A girl, her letter and the helpers all around us
By Emerson Weber, Illustrated by Jaclyn Sinquett
Harper Collins Publishers, 2020
My daughter loves books! And she loves sharing them and their stories with her friends. Today she went to the kindergarten with a really special book, so her teacher will read it to all of her collegues. And so, I thought I could share this book with you today.
“Sincerely, Emerson” is a book about a girl, her letter and the people who have been helping us in the last pandemic year. This is the kind of message I felt the need to deliver to all those people helping me and my family, from the moment the lockdown came upon us last spring.
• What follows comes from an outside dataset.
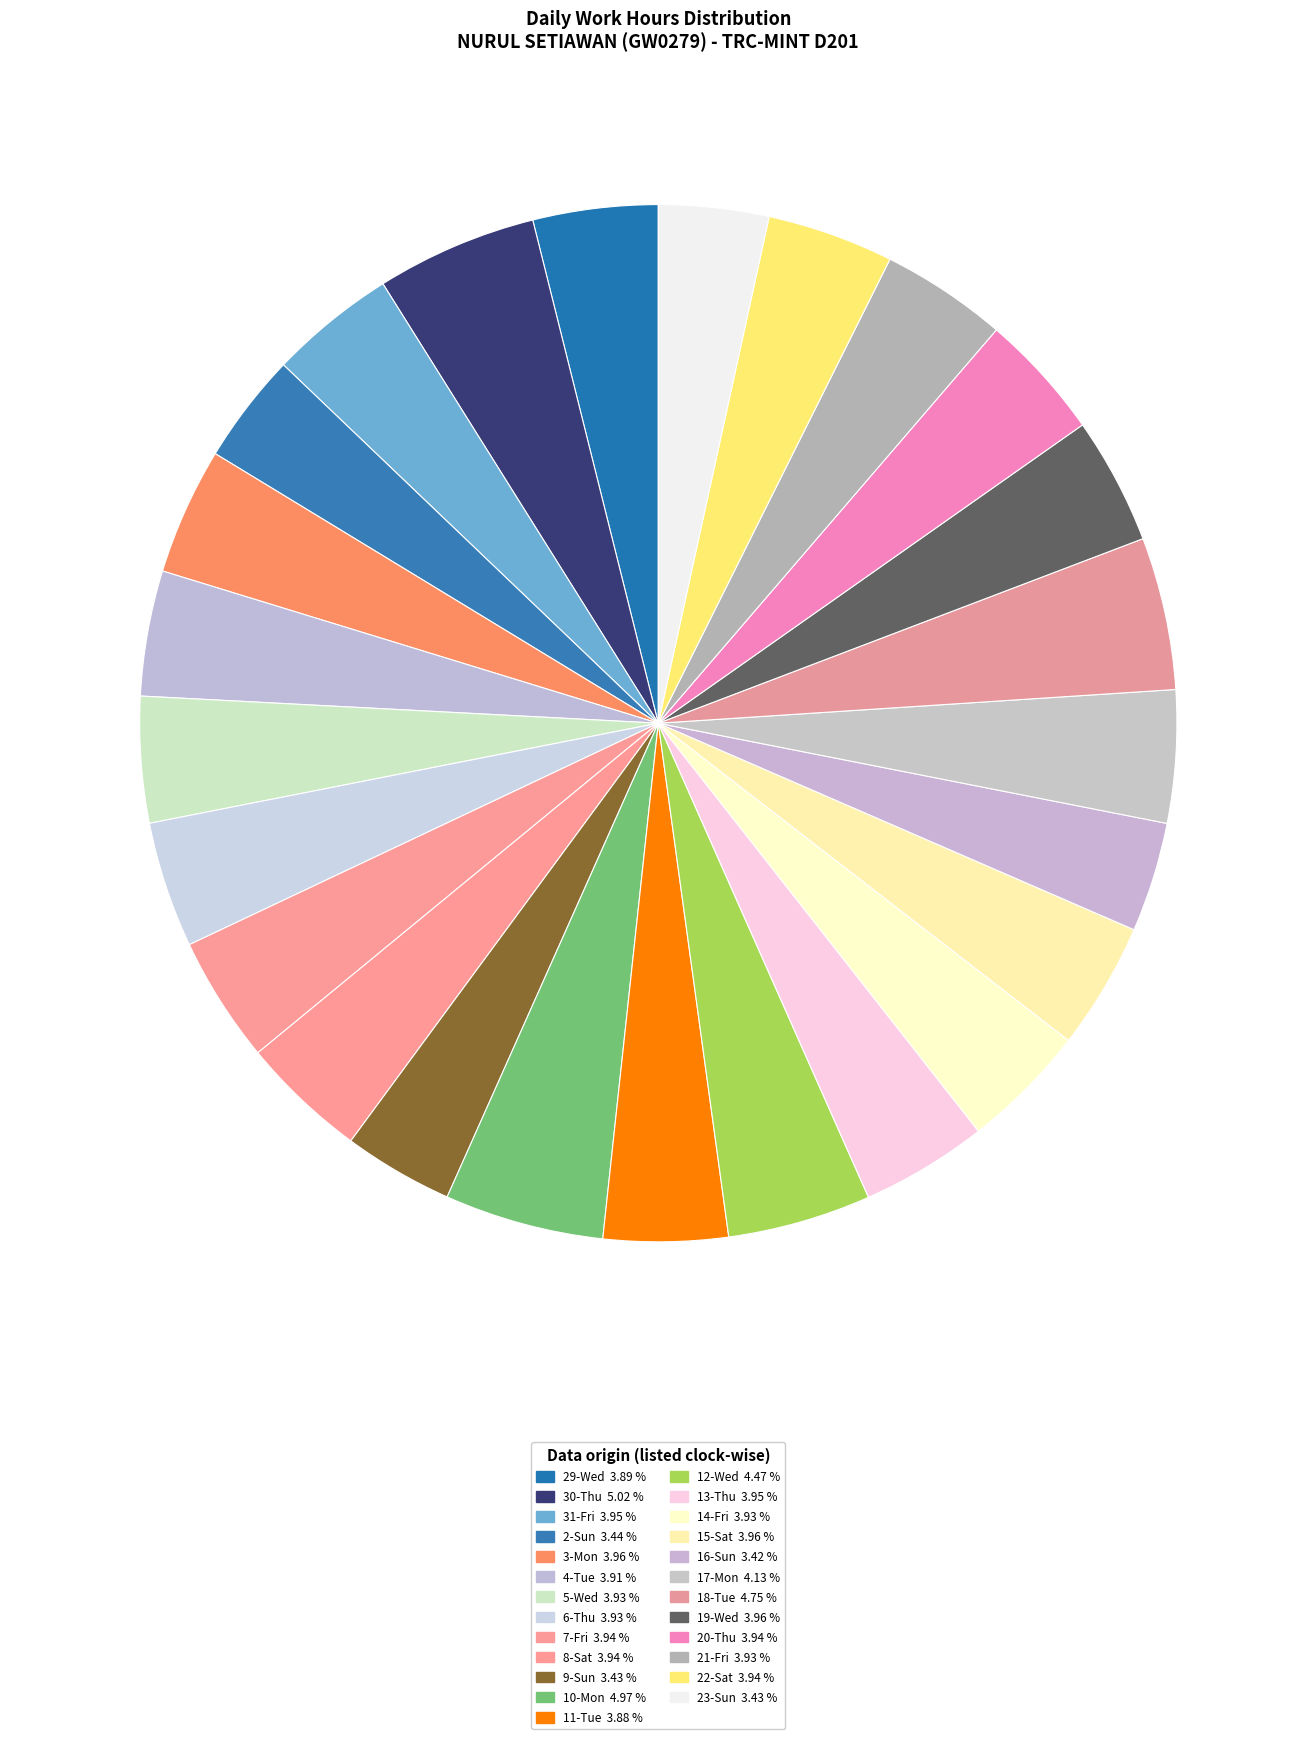

How many slices are in this pie chart?

25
The couriers, the trash collectors, the people working in the supermarkets, the ones in the front line. All of them were and still are my heroes. They all felt the same fears and worries as I felt: the fear they will get infected, sick, maybe die. That their loved ones will get sick or die. That you have no idea where or how the invisible little “enemy” will hit. Who says that the pandemy didn’t affected him at all, in my opinion, has a problem! We were all affected by it and we still are. And my guess is that the big side effects are yet to come.
But these guys, these superheroes, they had to do their jobs, every single day, as best as they could. It wasn’t an option for them to stay at home safe, feeling scared or worried. Or to work from home. They had to go there and do what was expected of them. Because they had children to feed and bills to pay. To have a roof over their head at night. So, in my mind they are the real heros of this pandemic year. And we all should thank them. Not pressure them to arrive sooner or demand explanations for little details going wrong.
So, dear all, a big Thank you from me and my family!
And now back to our book. Emerson Weber is a 11 years old girl who lives in South Dakota. She loves writting letters and decorate them and the envelopes she puts them on. Because she thinks that writting and receiving letters is more personal than sending text or online messages. The joy and emotion you feel when you touch the letter that someone wrote especially for you is so much more than reading a text on a screen.
Emerson became famous last year, after sending a Thank you letter to her postman, Doug. She was writing letters to her friends as a way to remain connected during the quarantine. And one day she saw Doug, her postman, picking up her letters and she realised that he was the one making that connection possible. So she wrote him a Thank you letter. Doug shared the letter with his superviser Sarah, who put it in a newsletter to all the postal workers in the U.S. Next week, Emerson received two big boxes of letters from postal workers all over America. They were happy that someone had “seen” them; validated their work and their importance in the community. And so, Emerson story became viral. She received more than 1000 letters and responded to them. She appeared in television shows and news all over the world! She even received a letter from her idol, Taylor Swift! And a small gift she sent to her.
And so, the real story of the girl who loved to write letters became a book. That has beautiful, beautiful illustrations and a powerful message: saying Thank you doesn’t cost a thing and only brings joy and happiness.
And we all should say Thank you more often, especially to those helping us.
I imagine that the story transformed in a children book will become a blockbuster movie sometime soon. If not, we will always have the book to remember us the most important words: thank you!